Recuerdo ahora que pensé fugazmente en Jean Cooper, en dónde encajaba, en cómo, cuándo y si mi madre se las había tenido con ella. No obstante, decidí que el triángulo mamá-Kenneth-Jean no era mi problema. Si mi madre no perdía el sueño por Jean Cooper, ¿por qué iba a hacerlo yo?
Saqué la colección de libros sobre cocina vegetariana de Chris, que guardaba en la estantería clavada sobre los fogones, y los llevé de uno en uno a la mesa. Abrí el primer libro y pensé en la comida que Chris y yo prepararíamos para mi madre y Kenneth. Entrante, segundo plato, pudin y quesos sería perfecto. Hasta tomaríamos vino. Empecé a leer. Cogí un lápiz de la lata para tomar notas.
Mientras pensaba y planificaba, Chris examinaba un molde en el cuarto de trabajo. Nuestros lápices garrapatearon sobre el papel durante la mayor parte de la tarde. Aparte de ese ruido y de los discos que sonaban en el estéreo, nada nos molestó o distrajo hasta que Max vino a vernos por la noche.

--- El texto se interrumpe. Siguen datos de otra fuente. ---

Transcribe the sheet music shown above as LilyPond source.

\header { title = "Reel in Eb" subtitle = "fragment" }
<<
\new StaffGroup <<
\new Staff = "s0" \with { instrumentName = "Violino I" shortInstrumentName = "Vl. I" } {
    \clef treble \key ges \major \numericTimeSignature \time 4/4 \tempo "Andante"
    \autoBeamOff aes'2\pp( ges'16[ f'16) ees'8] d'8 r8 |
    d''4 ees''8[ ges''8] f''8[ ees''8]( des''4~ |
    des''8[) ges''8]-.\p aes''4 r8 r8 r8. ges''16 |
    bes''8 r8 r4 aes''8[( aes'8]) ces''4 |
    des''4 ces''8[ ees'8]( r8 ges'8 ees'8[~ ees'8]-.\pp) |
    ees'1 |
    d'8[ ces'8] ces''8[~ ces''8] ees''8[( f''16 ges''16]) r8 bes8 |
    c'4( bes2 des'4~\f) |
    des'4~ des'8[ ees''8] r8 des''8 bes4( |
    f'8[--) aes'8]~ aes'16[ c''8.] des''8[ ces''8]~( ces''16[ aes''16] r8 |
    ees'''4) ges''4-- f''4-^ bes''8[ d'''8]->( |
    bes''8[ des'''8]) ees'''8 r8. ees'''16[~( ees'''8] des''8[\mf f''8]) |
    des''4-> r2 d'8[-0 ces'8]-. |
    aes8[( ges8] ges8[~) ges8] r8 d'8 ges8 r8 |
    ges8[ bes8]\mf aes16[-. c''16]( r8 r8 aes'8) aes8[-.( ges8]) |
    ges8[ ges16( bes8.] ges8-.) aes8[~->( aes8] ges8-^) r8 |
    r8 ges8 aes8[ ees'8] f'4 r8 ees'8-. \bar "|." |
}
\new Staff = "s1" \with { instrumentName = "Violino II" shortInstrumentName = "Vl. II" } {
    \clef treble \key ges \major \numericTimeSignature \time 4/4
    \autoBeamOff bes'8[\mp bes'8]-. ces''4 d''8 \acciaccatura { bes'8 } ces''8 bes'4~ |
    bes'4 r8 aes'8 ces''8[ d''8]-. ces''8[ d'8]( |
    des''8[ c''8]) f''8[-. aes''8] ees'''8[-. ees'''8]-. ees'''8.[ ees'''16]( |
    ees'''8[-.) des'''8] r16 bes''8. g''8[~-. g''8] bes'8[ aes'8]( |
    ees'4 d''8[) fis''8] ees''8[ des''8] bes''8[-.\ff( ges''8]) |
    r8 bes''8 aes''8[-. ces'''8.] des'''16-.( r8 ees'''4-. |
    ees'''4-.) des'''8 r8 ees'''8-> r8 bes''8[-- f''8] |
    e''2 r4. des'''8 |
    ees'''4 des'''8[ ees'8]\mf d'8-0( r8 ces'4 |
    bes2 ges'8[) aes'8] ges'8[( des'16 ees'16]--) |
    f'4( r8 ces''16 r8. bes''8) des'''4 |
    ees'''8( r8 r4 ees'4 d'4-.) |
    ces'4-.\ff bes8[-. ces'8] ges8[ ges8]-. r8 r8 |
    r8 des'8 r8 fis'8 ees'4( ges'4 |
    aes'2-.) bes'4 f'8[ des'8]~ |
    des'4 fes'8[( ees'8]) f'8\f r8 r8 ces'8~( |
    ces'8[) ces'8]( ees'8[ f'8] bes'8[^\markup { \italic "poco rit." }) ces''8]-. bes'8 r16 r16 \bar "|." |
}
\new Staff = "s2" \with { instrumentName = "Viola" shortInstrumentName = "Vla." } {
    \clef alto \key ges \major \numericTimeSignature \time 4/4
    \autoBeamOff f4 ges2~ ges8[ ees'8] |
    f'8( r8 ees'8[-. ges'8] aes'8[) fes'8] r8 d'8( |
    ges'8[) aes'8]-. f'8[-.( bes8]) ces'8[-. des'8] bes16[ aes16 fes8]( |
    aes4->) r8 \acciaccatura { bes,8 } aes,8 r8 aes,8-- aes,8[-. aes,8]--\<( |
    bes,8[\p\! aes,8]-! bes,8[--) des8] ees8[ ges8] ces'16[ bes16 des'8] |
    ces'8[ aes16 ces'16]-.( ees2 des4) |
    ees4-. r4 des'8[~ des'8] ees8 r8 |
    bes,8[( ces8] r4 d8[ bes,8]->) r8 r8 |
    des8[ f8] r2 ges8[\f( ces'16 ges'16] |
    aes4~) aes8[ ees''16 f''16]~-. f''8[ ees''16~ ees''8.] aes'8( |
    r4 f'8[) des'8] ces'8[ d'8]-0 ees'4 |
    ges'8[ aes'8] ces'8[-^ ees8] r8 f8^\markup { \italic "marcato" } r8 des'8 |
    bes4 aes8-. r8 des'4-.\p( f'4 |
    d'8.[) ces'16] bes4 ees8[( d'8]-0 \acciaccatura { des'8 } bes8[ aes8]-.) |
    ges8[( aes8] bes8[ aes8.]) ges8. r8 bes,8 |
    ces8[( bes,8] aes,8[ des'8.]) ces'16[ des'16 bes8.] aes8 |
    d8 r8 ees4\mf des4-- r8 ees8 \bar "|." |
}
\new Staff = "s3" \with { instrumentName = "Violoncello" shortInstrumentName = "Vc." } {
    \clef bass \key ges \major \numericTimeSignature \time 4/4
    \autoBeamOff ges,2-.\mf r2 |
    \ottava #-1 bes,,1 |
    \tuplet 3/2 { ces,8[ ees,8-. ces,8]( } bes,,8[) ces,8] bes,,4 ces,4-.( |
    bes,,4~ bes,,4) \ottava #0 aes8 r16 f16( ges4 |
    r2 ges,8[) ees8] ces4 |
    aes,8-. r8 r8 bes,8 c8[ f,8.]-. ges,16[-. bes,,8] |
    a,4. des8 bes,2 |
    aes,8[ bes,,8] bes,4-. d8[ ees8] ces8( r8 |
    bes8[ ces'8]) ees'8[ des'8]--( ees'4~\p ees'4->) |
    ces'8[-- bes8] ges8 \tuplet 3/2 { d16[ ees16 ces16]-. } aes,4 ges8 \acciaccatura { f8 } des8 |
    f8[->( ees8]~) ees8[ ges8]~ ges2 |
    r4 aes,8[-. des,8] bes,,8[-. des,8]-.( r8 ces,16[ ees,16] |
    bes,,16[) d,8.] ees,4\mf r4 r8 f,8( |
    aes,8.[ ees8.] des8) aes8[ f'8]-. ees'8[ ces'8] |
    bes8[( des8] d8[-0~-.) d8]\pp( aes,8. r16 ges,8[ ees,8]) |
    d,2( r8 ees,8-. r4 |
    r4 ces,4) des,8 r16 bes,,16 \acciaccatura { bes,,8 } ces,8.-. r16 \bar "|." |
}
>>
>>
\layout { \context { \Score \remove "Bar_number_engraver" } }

– ¿Chris? ¿Muchacha? ¿Estáis ahí abajo? -se anunció, mientras saltaba con un gruñido a la barcaza. Los perros empezaron a ladrar.
– Está abierto -contestó Chris, y Max bajó con cuidado la escalera. Tiró galletas de perro al otro extremo de la habitación y sonrió cuando Toast y Beans salieron disparados detrás de ellas. Yo estaba dormitando en la vieja butaca naranja. Chris se había tirado al suelo, a mis pies. Los dos bostezamos.
– Hola, Max -dijo Chris-. ¿Qué hay de nuevo?
Una bolsa blanca de colmado colgaba de la mano derecha de Max. La levantó un poco. Por un momento, y aunque resultara extraño, aparentó torpeza y falta de seguridad en sí mismo.
– Os he traído unas golosinas.
– ¿Qué celebramos?
Max sacó uva roja, un trozo de queso, galletas y una botella de vino italiano.
– Me he permitido una reacción secular a una crisis. En un pueblo, cuando el desastre se abate sobre una familia, los vecinos les llevan comida. Es una actividad prima segunda de preparar té.
Max entró en la cocina. Chris y yo nos miramos perplejos.
– ¿Desastre? -preguntó Chris-. ¿Qué ha pasado, Max? ¿Te encuentras bien?